In the January 1956 Look magazine article, titled, “The shocking story of approved killing in Mississippi,” Bryant and Milam said they went looking for the “Chicago boy” with the initial intent of scaring him and putting him in his place.

But Emmett didn’t scare. He was unflappable; he wouldn’t even “holler” when they pistol-whipped him — and that just couldn’t stand, Milam said, according to a copy of the article archived by PBS.

At one point, the men recalled, Emmett told them, “You bastards, I’m not afraid of you. I’m as good as you are. I’ve ‘had’ white women. My grandmother was a white woman.”
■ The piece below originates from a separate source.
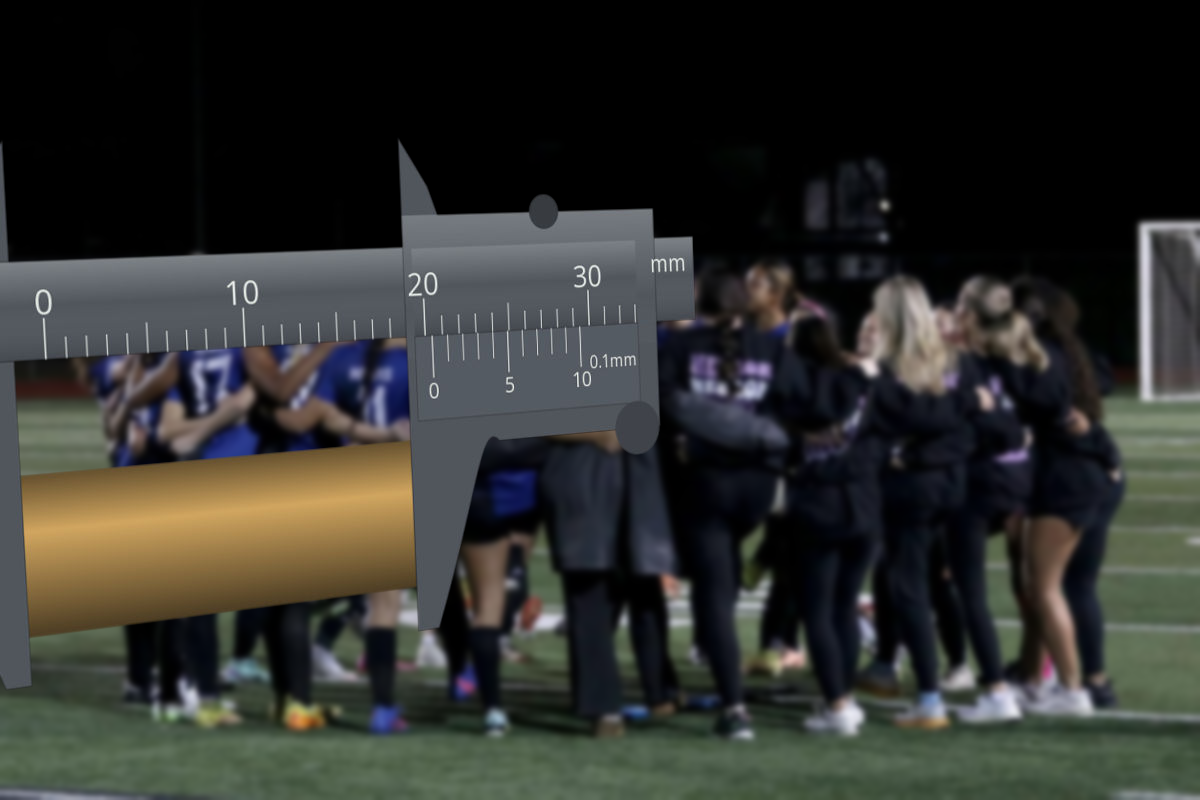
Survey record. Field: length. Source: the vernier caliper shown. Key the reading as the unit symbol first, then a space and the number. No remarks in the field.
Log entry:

Milam said Emmett’s insolence in the face of their attempts to frighten him left them with no choice, the magazine reported:

Bryant and Milam took Emmett out to the river bank and made him strip, and his final moments went like this, according to the magazine:

“Milam: ‘You still as good as I am?’

“Bobo: ‘Yeah.’

“Milam: ‘You still “had” white women?’

“Bobo: ‘Yeah.’

“That big .45 jumped in Big Milam’s hand. The youth turned to catch that big, expanding bullet at his right ear. He dropped.”

Open casket

Emmett’s mother, Mamie Till-Mobley, was horrified to see the state of her son’s body when it was returned to her. Against advice, she demanded that his funeral be open casket. She wanted “all the world” to see what she saw, how her boy had been maimed beyond recognition.

Tens of thousands witnessed his injuries over a four-day period, and Jet magazine published images of Emmett’s swollen and disfigured face for the world to see. His mother had forbidden the mortician from any attempts to touch up his injuries.

Last year, Vanity Fair published an article in which author and Duke University scholar Timothy Tyson said Carolyn Bryant — by then, Carolyn Bryant Donham — confessed she made up the most damning part of her story. When discussing Emmett’s supposed verbal and physical advances, she told Tyson, “That part’s not true,” according to the author of “The Blood of Emmett Till.”

“She was glad things had changed (and she) thought the old system of white supremacy was wrong, though she had more or less taken it as normal at the time,” Tyson told the magazine.

Milam died in 1980. Roy Bryant died in 1994.